Hi,
Not accidents of mine, but I once turned up to a session on a monday morning, where a large coca-cola had been poured over the last 8 channels of a soundtracs Jade( or inline?) last thing friday night without being cleaned up. There was a dreadful hum on the mixbus. When we eventually worked out which channels were faulty( not apparent externally), the pcb tracks had been dissolved away completely!
Also an SSL that someone had spilt MacDonald's "milkshake" over. With the radiant heat. it had set as hard as concrete! The tech tried chipping it off, smashing switches and pots, and the paint came off. Just think what it does to your insides . . . .
There was also the mystery of holes punched in the bass-drivers of the 209 questeds at Zomba This happened several times, and everyone suspected a disgruntled employee, til someone realised the cleaner was doing it with the mop-end whilst cleaning the floor . . .
My worst was whilst wiring up a patchbay for a dear friend, who had just had a huge and very expensive carpet fitted in her open-plan flat. Her studio set-up was right in the middle, and my soldering iron fell out of its holder, and burned right through the carpet, exactly where her chair went, and in direct view . . . . So ashamed . . . .

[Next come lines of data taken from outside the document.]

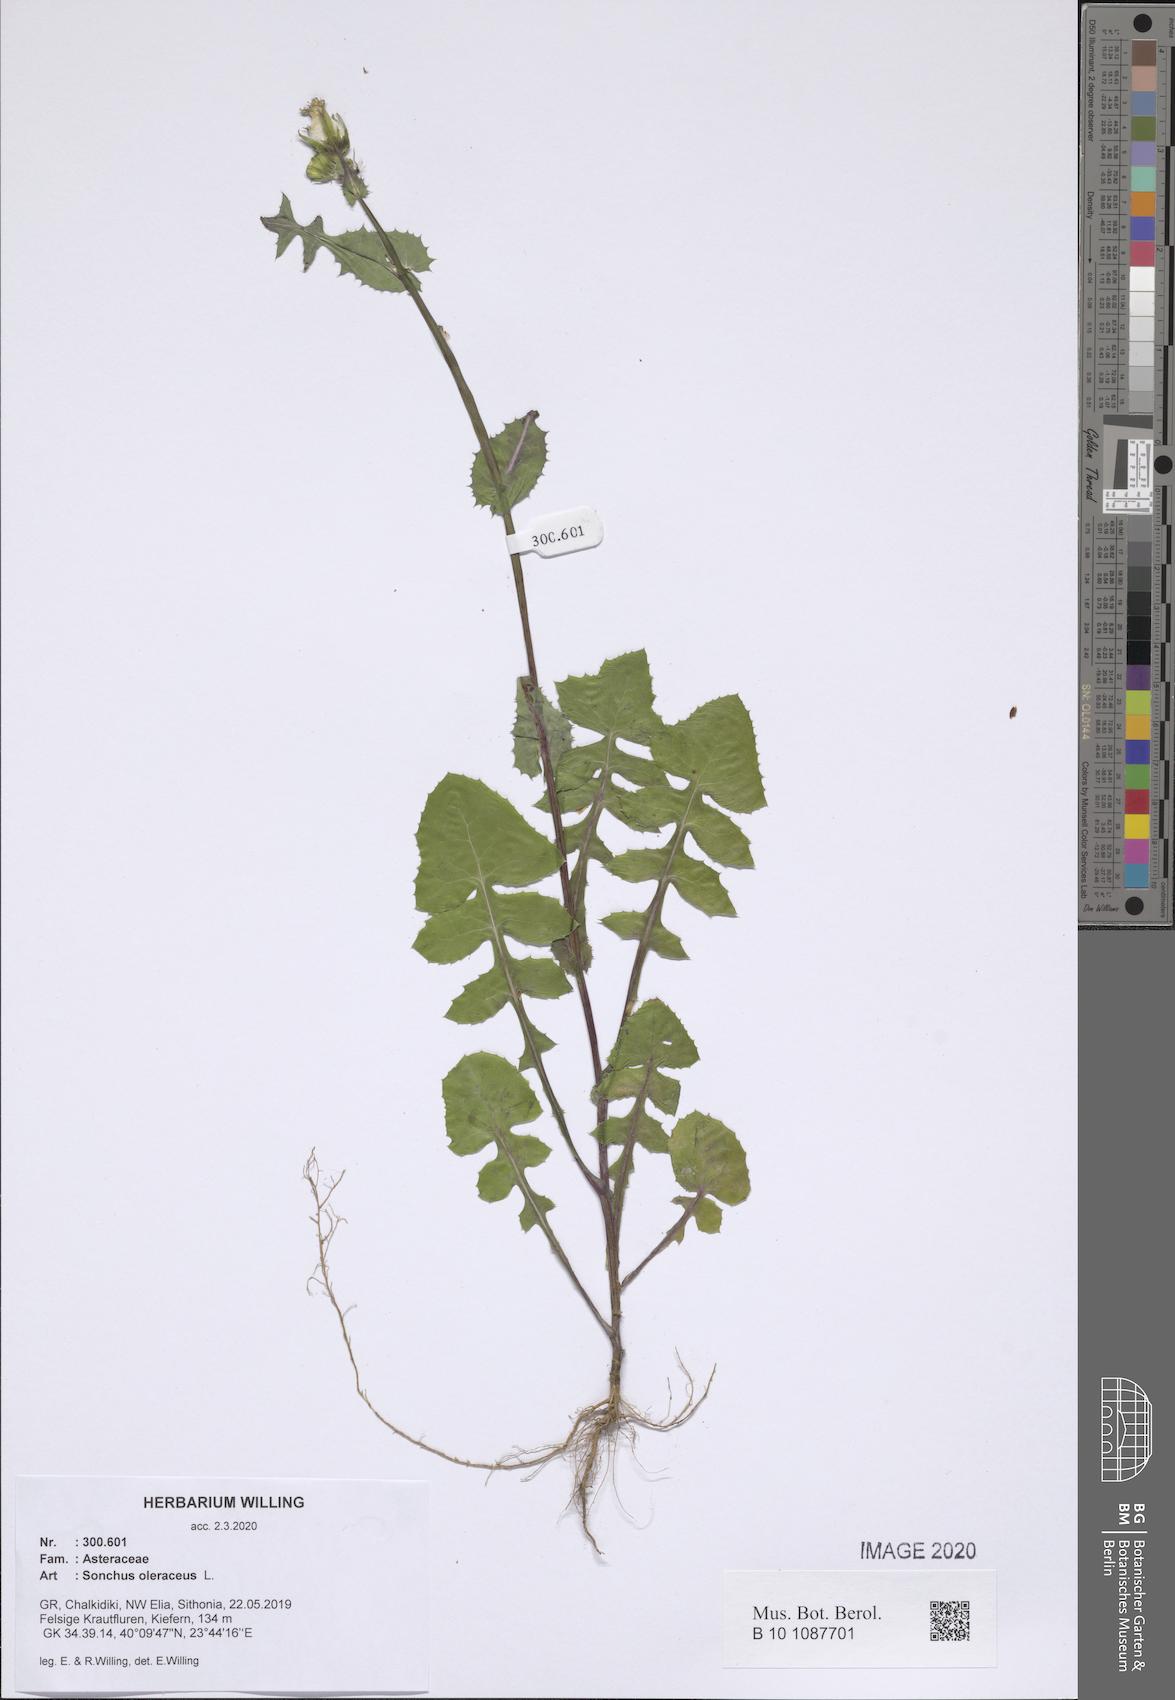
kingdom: Plantae
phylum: Tracheophyta
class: Magnoliopsida
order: Asterales
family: Asteraceae
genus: Sonchus
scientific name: Sonchus oleraceus
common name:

loads of shocks, worst in a Spanish studio, installing a pair of Questeds. I reached behind the rack to plug something into the crossover. WHAM! blew me clean backwards. When I had a look, all the outboard mainsleads were twisted together, and wrapped with tape, which had come off . . . . ANd this was in a brand new SSL studio with the largest E series I had seen to date . . . . Half an hour later, one of the workman was taken off to hospital, having suffered the effects of using a drill OUTSIDE in a torrential downpour. I couldn't get away fast enough.